Fathers and sons huddled on the sidewalk, pointing at this part or that of the half-destroyed interior.Murray—his boarding house was not far away—sneaked up to us and shook our hands without saying a word.Windows were blown out by the raging fire.We saw another chimney fall under the roof, and a few scattered bricks tumbled onto the grass.Murray shook our hand again, then disappeared. After a while there was a choking smell.It could be that the insulation -- the polystyrene used for pipe and wire sheathing, or one or more other substances -- is burning.A pungent and bitter stench filled the air, overpowering the smell of smoke and char.It spoils the mood of the people crowded on the sidewalk.Some covered their faces with handkerchiefs, while others hurried away in disgust.Whatever is causing the smell, I realize it makes people feel hurt.An old, expansive, terrible theatrical scene was being marred by something unnatural, some little malevolent intrusion.Our eyes start to ache.The crowd dispersed.It seems as though we have to admit that there is a second form of death.One is real and the other is imaginary.The smell drives us away.But beneath it, and worse, is the sense that death comes in two separate ways, sometimes in one; and how it enters your mouth and nose, and what it smells like, Anything can make a difference in your soul.
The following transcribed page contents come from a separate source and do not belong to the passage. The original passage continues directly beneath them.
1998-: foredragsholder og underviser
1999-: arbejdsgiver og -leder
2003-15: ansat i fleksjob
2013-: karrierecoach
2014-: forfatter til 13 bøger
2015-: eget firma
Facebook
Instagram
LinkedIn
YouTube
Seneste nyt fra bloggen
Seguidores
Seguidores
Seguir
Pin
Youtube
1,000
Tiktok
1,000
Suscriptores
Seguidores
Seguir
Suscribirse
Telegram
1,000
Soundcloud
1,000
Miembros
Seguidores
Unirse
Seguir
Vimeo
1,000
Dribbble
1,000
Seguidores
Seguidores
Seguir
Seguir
We hurried back to our cars, thinking about the homeless, the lunatics, the dead, but now also ourselves.It was caused by the smell of that burning thing.It compounds our worries and brings us closer to the secret of our own ultimate undoing. When I got home, I warmed up two glasses of milk for both of us.I watched him drink in amazement.He grabs the mug with both hands, talking about the sound of the fire, the rush of air rushing in and making it burn violently, like a ramjet pumping.I almost expected him to thank me for the wonderful fire.We sat there drinking milk.After a while, he went into his inner room to do pull-ups.
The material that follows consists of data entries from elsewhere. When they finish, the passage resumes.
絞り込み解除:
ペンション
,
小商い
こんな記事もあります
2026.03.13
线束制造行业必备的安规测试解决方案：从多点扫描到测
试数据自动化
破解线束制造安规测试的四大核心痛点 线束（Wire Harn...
I sat up late thinking of Mr. Gray: a body as gray as his own name, lifeless and not yet fully formed.The picture trembled and rolled, the edges of his body deforming at will, flickering and flickering.Lately, I've found myself thinking of him a lot.Sometimes Mr. Gray comes to mind as a composite: four or more gray-skinned figures—scientists, visionaries—working on an avant-garde project.Their wavelike undulations penetrated each other, blending, blending, merging, a little alien.They are smarter than the rest of us, egoless, genderless, and bent on directing us from our fears.But when their bodies merged, I faced one person, the project manager, a vague, gray-skinned seducer, rippling through the motel room toward the bed , to realize the conspiracy.I saw my wife's obscenely plump body leaning to one side, the so-called "eternal waiting nudity".I see her as clearly as he does.Dependent, submissive, emotionally captive.I feel his mastery and control.The dominance of his position.He's occupying my mind, this man I've never seen, this half-figured, barely visible speck of light in my head.His pale hands held a rose-white breast.There are a few russet spots all around the teat, how vivid and alive it is!What a tactile pleasure!I also experienced auditory torture, hearing their playful rolls, love words, and physical rubbing before sex.There was the sound of their smacking and kissing, the squeak of wet mouths, the crunch of the springs of the bed.A grunt that paused and shifted positions.Later, the dark night fell around the bed covered with gray sheets, forming a circle that slowly closed. Full sonic.
Notes: It could even serve as an alternative title for the book, said the monograph critic Tom Leclerc. (Tom LeClair. In the Loop: Don DeLillo and the Systems Novel. Urbana: University of Illinois Press, 1987.)